Plain-text document sources:
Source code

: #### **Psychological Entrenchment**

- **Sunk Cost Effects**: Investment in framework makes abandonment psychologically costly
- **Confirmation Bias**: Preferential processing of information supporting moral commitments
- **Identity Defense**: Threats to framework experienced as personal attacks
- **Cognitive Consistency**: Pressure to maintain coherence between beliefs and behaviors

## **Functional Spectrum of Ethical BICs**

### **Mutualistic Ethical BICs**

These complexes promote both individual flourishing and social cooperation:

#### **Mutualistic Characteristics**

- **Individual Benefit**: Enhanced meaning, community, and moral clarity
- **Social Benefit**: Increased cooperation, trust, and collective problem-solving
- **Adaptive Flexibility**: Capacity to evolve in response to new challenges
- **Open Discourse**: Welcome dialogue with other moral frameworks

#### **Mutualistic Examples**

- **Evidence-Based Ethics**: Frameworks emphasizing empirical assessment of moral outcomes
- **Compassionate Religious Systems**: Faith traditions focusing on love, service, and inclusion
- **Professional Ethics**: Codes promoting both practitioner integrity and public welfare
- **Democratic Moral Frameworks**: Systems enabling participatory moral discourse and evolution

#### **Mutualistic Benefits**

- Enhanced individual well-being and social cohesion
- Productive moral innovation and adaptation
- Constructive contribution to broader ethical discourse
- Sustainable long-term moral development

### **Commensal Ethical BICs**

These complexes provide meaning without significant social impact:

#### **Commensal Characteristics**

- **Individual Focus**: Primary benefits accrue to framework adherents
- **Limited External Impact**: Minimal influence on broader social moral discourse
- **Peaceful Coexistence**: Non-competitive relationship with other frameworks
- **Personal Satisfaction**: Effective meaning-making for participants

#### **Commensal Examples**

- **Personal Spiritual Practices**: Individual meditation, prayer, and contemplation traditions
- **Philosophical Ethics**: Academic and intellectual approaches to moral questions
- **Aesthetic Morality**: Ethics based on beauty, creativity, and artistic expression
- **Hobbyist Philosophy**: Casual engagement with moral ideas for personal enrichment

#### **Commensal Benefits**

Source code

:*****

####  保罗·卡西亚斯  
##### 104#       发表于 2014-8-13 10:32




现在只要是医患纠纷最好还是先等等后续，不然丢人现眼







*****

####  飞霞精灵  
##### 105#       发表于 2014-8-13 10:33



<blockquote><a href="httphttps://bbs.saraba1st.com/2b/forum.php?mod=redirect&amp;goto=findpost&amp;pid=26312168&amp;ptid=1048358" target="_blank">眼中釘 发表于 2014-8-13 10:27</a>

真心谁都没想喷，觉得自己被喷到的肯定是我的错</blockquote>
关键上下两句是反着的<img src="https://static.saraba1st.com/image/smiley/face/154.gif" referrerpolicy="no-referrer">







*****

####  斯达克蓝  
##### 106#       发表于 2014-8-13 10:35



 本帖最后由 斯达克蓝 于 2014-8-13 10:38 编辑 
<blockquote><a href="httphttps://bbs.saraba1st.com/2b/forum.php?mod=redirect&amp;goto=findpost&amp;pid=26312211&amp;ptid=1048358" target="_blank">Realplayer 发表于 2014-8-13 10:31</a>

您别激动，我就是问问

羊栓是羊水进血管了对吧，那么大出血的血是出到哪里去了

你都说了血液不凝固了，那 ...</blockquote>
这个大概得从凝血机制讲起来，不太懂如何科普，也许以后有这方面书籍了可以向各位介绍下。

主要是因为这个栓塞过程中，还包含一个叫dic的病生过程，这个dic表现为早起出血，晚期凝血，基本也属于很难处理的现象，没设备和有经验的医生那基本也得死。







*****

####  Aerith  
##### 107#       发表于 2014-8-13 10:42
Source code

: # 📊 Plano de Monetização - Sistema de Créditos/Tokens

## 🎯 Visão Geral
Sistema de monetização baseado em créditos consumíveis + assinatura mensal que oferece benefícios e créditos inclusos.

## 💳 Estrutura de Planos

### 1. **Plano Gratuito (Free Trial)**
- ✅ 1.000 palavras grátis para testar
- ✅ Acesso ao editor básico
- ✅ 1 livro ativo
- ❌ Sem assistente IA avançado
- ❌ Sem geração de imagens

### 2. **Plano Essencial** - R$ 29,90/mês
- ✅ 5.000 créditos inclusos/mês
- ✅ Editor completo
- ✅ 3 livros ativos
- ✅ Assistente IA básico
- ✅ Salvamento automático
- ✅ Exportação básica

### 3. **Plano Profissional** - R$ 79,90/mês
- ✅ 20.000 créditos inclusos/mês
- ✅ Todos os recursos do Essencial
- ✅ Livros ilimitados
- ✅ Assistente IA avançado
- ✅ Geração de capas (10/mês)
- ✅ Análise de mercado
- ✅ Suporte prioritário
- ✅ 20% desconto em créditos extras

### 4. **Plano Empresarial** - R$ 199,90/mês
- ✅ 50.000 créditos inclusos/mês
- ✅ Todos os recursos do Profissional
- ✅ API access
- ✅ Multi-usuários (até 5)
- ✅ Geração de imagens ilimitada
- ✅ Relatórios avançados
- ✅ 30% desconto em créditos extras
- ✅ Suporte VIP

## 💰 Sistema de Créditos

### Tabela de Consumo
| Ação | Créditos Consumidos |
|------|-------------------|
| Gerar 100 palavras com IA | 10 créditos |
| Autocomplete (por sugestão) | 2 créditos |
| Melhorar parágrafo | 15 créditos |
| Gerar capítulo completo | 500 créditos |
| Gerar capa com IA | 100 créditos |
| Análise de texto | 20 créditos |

**TO DO**
Copy out each line from the preceding entries that mentions the word "completo".

**OUTPUT OF THE TASK**
- ✅ Editor completo
| Gerar capítulo completo | 500 créditos |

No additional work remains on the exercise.